**TASK TO COMPLETE**
Output, word for word and without pictures, the lines from the one containing "top: 48px ->" through the final line of the listing below.

START SOURCE DATA

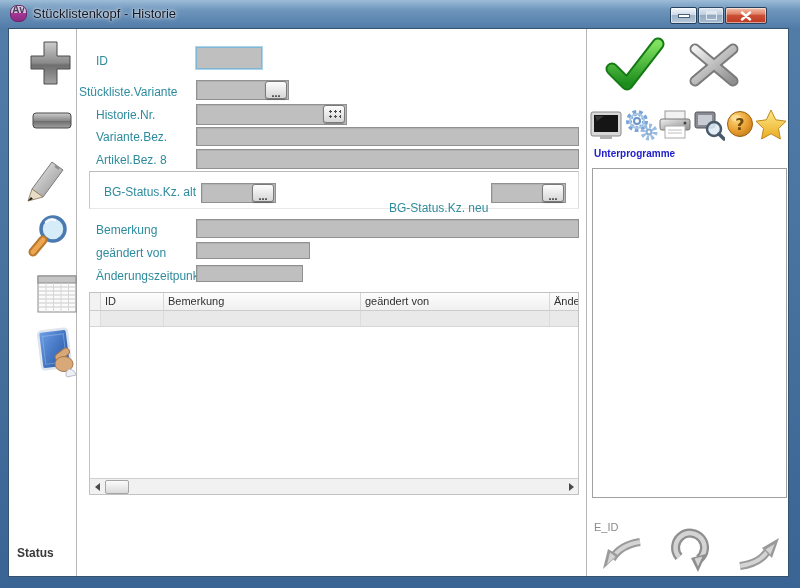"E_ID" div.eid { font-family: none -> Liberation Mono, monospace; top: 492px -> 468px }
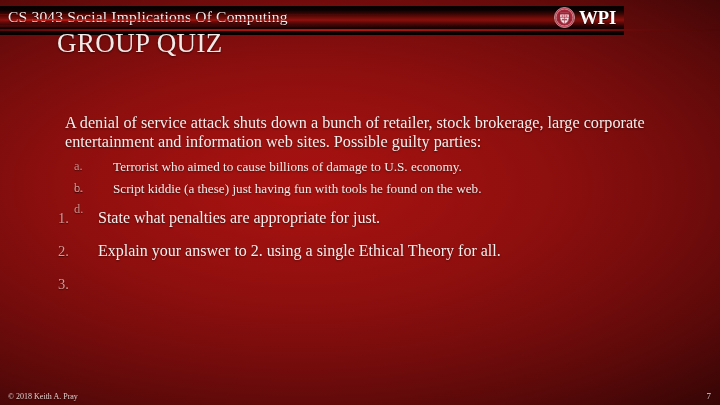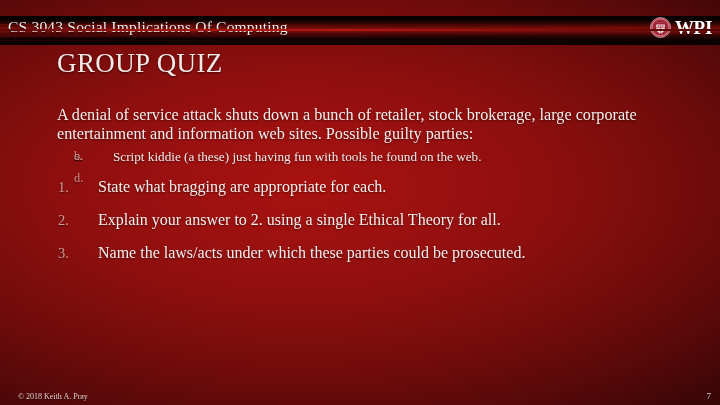"CS 3043 Social Implications Of" .header { top: 16px -> 6px; width: 720px -> 624px }
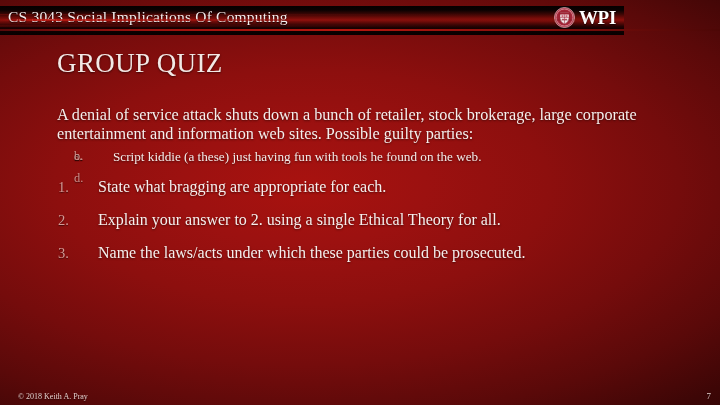"GROUP QUIZ" .slide-title { top: 48px -> 28px }
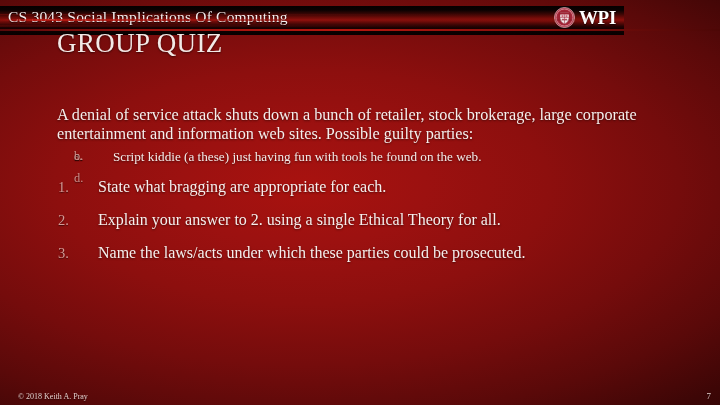"A denial of service attack" .lead { margin: 0 -> 8px }
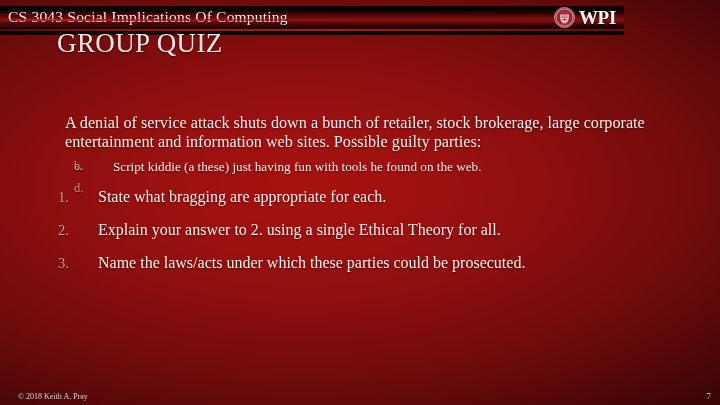"Terrorist who aimed to cause" span { html: none -> <span>Terrorist who aimed to cause billions of damage to U.S. economy.</span> }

END SOURCE DATA

**TASK RESULT**
"GROUP QUIZ" .slide-title { top: 48px -> 28px }
"A denial of service attack" .lead { margin: 0 -> 8px }
"Terrorist who aimed to cause" span { html: none -> <span>Terrorist who aimed to cause billions of damage to U.S. economy.</span> }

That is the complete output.